# Goal:
Quote the part of the text on Leicester's cycling funding that opens with the words containing "Andy Salkeld, the" and closes with "Development Fund (ERDF).".

# Text section:
────

Andy Salkeld, the council’s cycling co-ordinator, says he and his team have had to make the most of the resources at their disposal including the Local Growth Fund from the Leicester and Leicestershire Local Enterprise Partnership, the city council’s capital fund and the European Regional Development Fund (ERDF).
The council has delivered all the key projects outlined in its Ambition Grant bid, says Salkeld, but because it did not win DfT funding some of the cycle routes are shorter than they would have been. Salkeld still seems puzzled by the DfT’s decision. “The Cycle City Ambition Grant documents talk about cities that have political leadership. Leicester demonstrated that more than any other city in the country and yet didn’t get any cash!”
Soulsby adds: “The point is we could have done even more, and I am frustrated by that.”
The Welford Road project was funded solely by the Local Growth Fund from the LEP. Concerns were raised in a recent National Audit Office report about the complexity and lack of transparency of LEPs (LTT 15 Apr), but Soulsby says the system is serving Leicester well. “I don’t know how LEPs are working generally, but it works here because the city and county councils are well disposed towards it and each other. Our relations with the county are excellent, not only across the administrative divide but also across quite a big political divide. There is recognition that our economies are inter-dependent, and so is transportation. We are committed to working with the private sector, and this provides a vehicle within which things can happen.”

────

# Records shown:
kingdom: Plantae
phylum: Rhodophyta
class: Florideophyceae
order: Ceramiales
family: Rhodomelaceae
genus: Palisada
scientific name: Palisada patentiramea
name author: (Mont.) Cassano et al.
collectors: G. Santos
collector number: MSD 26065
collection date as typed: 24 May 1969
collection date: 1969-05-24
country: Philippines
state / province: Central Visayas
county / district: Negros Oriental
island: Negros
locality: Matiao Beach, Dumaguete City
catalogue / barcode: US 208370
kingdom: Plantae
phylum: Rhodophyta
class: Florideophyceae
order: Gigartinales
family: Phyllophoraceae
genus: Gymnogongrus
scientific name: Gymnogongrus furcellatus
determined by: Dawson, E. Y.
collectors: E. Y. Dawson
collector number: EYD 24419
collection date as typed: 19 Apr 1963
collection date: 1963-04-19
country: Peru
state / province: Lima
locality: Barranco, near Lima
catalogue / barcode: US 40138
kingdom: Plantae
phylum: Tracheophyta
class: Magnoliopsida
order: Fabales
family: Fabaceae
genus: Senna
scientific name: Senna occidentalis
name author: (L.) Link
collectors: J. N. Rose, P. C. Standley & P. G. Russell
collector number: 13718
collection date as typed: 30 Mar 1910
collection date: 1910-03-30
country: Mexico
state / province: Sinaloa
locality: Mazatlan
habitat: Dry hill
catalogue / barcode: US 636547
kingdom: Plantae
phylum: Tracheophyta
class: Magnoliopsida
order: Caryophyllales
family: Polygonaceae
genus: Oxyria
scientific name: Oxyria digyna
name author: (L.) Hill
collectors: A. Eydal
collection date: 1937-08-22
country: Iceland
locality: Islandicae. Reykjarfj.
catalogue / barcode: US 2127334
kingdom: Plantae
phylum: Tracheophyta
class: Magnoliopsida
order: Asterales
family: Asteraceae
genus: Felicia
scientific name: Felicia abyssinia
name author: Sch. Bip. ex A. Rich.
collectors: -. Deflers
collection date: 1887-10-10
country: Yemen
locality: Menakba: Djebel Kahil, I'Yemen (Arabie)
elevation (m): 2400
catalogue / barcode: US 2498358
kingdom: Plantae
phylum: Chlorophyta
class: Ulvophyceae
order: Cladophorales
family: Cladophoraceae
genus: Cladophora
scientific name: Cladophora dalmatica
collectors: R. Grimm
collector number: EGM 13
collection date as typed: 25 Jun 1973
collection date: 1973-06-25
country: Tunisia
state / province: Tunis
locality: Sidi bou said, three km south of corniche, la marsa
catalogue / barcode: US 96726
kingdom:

────

# Correct output:
Andy Salkeld, the council’s cycling co-ordinator, says he and his team have had to make the most of the resources at their disposal including the Local Growth Fund from the Leicester and Leicestershire Local Enterprise Partnership, the city council’s capital fund and the European Regional Development Fund (ERDF).